Gagging academics - death of the university? An open letter to the Council of La Trobe University

This open letter was widely disseminated and published by The Australian Humanist (Summer, 1999, 11-12), Tirra Lirra (Spring, 4-5, 1999), on the Web by the Association for the Public University (APU) (1999) and by The Beacon (February, 2000).


In 1998 the administration of La Trobe University issued a 9 page Draft Code of Conduct that potentially constrained academic freedom in various ways and which was met with "deep alarm" from the core Faculty of Humanities and Social Sciences and deep concern from many other academics. It is extraordinary that despite considerable intramural and public concern, the Academic Board (a huge body substantially incorporating the professorial academic leadership of La Trobe University) failed to act on the matter, although negative responses were received from the Faculties. Recently the Council of La Trobe University approved a new 2 page Draft Code of Conduct that retains major potential constraints on academic freedom and have called for academic comments before final consideration in several weeks time.

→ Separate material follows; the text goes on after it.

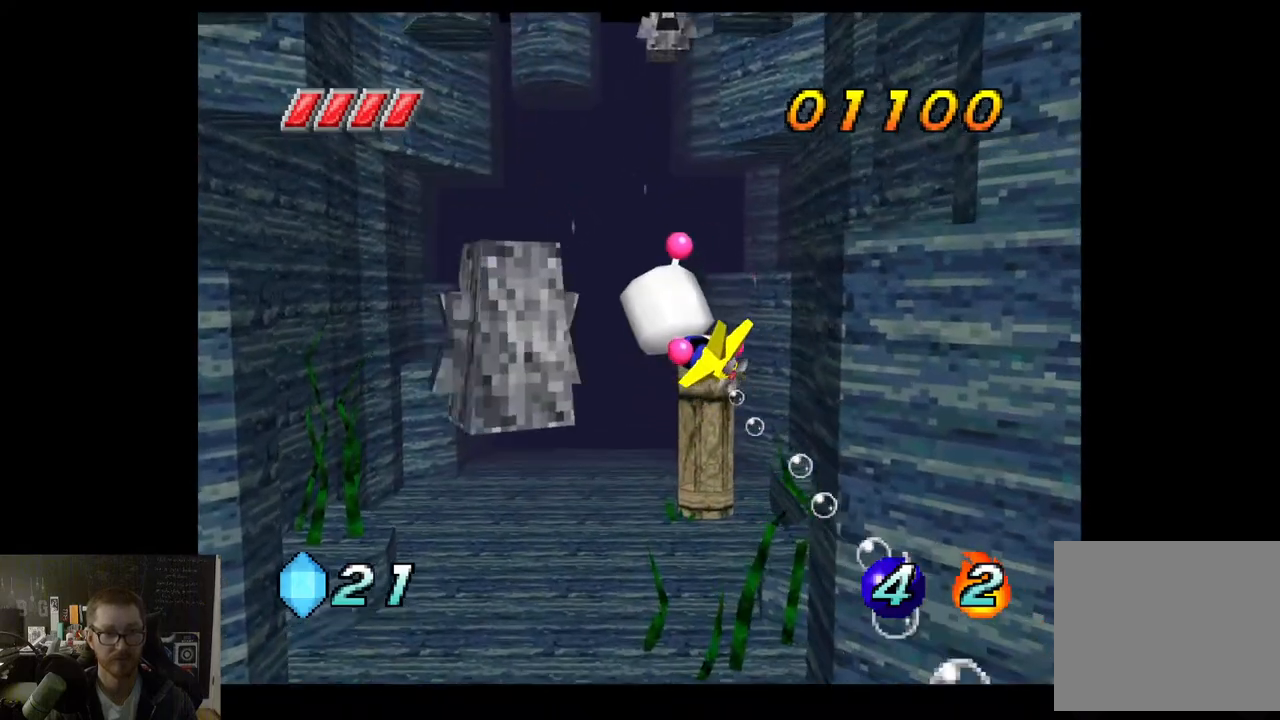
{"buttons": ["A"], "left_stick": "down-left", "right_stick": "center", "events": []}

The new proposed Code of Conduct is a potential constraint on academic inquiry and free speech in various ways:

1. by attempting to formally constrain academic public comment (and hence implicitly scholarly inquiry) to "areas of specialist knowledge and expertise";

2. by formally prohibiting public comment "which might prejudice consideration of organisational or institutional matters by appropriate bodies or officers of the University";

3. by inhibiting public comment in general if it could be "interpreted" to "represent" or "purport" to represent "official" views (whatever "official" might mean);

4. by not revealing the nature of the academic, or indeed non-academic, censors who will seek out, examine and punish forbidden comment or research;

5. by further inhibiting public comment that, by being potentially deemed to be a breach, potentially results in the act of public comment violating other major clauses of the Code of Conduct such as those relating to "personal and professional behaviour", "harassment and discrimination", "improper use of information", "use of resources", "conflict of interest", "gifts", "outside consultancy and employment", "private interests" and "harm to others in their place of work";

6. by setting up a punitive mechanism involving "counselling" in accordance with "usual performance management procedures" and thence a process whereby "significant breaches" will be treated as "misconduct or serious misconduct on the part of the individual member of staff";

7. and finally, and most seriously, by potentially compromising the fundamental essence of scholarly and academic collegiate life so important for our free society, namely untrammeled commitment to truth, reason and free speech in an unencumbered environment of courtesy, encouragement and facilitation.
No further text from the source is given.